Generate a raster plot from a spike train matrix.

The explanatory text mirrors the former visualize module so callers see the same guidance after the reorganisation.

Parameters:
  • spike_train (numpy.ndarray) – Boolean/integer array of shape (timesteps, neurons).

  • config (src.canns.analyzer.plotting.config.PlotConfig | None) – Optional PlotConfig with shared styling options.

  • mode (str) – Either "scatter" or "block" to pick the rendering style.

  • title (str) – Plot title when config is not provided.

  • xlabel (str) – X-axis label when config is not provided.

  • ylabel (str) – Y-axis label when config is not provided.

  • figsize (tuple[int, int]) – Figure size forwarded to Matplotlib when creating the axes.

  • color (str) – Spike colour (or “on” colour for block mode).

  • save_path (str | None) – Optional path used to persist the plot.

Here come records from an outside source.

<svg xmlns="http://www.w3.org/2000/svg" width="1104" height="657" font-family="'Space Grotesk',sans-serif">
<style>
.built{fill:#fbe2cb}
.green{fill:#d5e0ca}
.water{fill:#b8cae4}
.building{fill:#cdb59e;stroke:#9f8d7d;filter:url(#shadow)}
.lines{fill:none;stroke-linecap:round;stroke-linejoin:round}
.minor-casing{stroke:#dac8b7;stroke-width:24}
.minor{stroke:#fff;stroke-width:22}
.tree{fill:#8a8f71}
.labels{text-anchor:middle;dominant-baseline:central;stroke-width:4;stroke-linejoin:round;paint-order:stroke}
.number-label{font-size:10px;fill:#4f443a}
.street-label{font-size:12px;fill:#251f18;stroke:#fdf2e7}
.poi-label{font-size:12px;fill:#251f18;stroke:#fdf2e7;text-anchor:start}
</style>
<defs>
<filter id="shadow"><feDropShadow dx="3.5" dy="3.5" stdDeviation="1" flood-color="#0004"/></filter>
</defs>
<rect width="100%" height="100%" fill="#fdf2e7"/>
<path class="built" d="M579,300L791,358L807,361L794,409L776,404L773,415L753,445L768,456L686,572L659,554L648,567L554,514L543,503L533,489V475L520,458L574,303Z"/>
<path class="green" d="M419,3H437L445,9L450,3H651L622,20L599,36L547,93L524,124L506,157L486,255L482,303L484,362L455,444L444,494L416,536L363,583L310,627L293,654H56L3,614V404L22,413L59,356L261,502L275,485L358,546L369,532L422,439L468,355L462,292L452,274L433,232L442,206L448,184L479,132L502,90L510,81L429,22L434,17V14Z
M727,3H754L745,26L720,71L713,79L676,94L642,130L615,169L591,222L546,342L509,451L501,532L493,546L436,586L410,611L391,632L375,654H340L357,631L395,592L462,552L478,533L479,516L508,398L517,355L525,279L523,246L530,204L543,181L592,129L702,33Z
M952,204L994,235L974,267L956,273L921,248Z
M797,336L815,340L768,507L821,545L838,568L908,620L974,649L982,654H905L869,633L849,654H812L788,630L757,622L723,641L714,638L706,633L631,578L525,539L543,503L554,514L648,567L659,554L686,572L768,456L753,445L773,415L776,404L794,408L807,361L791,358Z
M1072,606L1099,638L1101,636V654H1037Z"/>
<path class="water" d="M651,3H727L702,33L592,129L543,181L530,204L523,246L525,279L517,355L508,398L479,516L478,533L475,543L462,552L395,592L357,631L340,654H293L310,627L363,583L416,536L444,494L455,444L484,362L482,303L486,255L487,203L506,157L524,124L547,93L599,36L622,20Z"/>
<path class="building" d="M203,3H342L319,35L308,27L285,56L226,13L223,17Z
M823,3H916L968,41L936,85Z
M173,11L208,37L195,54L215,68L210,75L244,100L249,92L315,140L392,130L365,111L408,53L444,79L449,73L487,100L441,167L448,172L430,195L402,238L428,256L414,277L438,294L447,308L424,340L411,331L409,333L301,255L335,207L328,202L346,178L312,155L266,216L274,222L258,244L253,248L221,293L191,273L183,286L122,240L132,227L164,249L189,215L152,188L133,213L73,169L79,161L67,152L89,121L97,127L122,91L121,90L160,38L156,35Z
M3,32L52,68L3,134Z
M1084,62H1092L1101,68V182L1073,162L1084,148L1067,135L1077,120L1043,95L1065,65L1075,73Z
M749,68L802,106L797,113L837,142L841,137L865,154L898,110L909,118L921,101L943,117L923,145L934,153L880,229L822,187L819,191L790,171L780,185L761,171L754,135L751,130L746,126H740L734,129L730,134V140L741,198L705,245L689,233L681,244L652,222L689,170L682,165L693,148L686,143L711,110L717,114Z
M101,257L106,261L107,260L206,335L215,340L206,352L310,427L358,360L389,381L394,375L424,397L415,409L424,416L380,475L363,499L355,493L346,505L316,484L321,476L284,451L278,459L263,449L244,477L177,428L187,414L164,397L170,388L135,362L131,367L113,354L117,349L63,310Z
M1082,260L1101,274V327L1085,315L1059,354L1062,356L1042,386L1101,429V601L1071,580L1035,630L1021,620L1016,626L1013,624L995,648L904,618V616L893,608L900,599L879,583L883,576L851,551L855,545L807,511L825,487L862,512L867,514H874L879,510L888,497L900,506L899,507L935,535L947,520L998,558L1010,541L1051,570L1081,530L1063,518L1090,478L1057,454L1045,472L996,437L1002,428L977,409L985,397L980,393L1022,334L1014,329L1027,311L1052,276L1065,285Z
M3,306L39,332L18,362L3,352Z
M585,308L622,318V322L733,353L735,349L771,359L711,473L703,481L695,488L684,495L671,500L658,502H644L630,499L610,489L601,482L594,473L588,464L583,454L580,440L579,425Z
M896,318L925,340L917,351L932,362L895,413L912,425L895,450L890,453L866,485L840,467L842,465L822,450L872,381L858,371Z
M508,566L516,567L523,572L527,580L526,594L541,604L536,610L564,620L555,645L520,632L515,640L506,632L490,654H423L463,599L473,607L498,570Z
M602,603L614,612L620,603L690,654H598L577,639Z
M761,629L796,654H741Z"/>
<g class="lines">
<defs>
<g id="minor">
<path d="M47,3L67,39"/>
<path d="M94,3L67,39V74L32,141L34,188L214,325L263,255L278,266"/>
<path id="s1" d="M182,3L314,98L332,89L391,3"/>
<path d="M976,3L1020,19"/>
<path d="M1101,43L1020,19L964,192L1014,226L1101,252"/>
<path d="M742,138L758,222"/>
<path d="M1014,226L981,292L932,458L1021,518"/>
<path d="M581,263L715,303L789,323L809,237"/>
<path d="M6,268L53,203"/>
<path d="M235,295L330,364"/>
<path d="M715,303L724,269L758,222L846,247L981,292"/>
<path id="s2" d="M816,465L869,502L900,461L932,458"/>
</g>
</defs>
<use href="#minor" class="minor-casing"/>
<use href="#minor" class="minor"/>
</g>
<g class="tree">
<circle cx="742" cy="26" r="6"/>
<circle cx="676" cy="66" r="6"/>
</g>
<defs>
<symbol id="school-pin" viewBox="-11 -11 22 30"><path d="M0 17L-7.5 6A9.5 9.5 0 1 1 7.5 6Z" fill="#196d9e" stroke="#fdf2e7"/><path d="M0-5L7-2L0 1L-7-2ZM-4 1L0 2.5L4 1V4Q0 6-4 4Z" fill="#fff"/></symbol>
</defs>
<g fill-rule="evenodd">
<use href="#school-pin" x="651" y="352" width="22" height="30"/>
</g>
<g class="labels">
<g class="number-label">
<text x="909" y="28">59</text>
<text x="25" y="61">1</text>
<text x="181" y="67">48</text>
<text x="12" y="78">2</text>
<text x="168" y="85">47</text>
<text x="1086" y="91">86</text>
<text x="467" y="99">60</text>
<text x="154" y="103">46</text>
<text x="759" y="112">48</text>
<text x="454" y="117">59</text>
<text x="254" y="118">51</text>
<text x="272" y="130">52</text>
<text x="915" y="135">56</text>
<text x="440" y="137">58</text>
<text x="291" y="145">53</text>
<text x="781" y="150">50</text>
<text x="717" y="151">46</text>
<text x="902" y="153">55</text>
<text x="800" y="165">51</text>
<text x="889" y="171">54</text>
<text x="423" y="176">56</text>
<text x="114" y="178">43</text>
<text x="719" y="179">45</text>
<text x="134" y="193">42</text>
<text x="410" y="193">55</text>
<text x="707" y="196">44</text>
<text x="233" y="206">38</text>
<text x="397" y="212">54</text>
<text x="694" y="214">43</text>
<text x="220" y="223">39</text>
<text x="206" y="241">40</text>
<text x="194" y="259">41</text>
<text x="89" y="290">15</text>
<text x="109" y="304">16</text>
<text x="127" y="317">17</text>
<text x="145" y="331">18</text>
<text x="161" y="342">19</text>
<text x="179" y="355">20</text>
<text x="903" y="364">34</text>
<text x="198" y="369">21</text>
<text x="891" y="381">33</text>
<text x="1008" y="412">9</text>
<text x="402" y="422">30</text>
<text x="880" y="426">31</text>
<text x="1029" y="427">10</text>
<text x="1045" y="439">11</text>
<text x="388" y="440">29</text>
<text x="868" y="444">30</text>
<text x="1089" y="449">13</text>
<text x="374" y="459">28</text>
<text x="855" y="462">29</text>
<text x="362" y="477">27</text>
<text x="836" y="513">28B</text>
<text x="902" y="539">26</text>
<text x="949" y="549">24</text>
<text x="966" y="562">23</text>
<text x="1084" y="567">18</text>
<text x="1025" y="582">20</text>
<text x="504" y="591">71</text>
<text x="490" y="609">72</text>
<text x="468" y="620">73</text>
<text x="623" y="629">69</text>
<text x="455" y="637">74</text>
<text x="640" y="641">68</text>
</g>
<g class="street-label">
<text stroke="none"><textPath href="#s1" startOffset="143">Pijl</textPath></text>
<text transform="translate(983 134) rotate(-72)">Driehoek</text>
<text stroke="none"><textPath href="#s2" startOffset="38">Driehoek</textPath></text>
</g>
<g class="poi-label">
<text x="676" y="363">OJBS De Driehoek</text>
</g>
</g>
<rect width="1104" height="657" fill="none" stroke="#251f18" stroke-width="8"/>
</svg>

  • show (bool) – Whether to display the plot interactively.

  • **kwargs (Any) – Additional keyword arguments passed through to Matplotlib.

src.canns.analyzer.plotting.tuning_curve(stimulus, firing_rates, neuron_indices, config=None, *, pref_stim=None, num_bins=50, title='Tuning Curve', xlabel='Stimulus Value', ylabel='Average Firing Rate', figsize=(10, 6), save_path=None, show=True, **kwargs)[source]

Plot the tuning curve for one or more neurons.

The wording mirrors the original visualize module to avoid API drift and to keep existing references valid.

Parameters:
  • stimulus (numpy.ndarray) – 1D array with the stimulus value at each time step.

  • firing_rates (numpy.ndarray) – 2D array of firing rates shaped (timesteps, neurons).

  • neuron_indices (numpy.ndarray | int) – Integer or iterable of neuron indices to analyse.

  • config (src.canns.analyzer.plotting.config.PlotConfig | None) – Optional PlotConfig containing styling overrides.

  • pref_stim (numpy.ndarray | None) – Optional 1D array of preferred stimuli used in legend text.

  • num_bins (int) – Number of bins when mapping stimulus to mean activity.

  • title (str) – Plot title when config is not provided.

  • xlabel (str) – X-axis label when config is not provided.

  • ylabel (str) – Y-axis label when config is not provided.

  • figsize (tuple[int, int]) – Figure size forwarded to Matplotlib when creating the axes.

  • save_path (str | None) – Optional location where the figure should be stored.

  • show (bool) – Whether to display the plot interactively.

  • **kwargs (Any) – Additional keyword arguments passed through to ax.plot.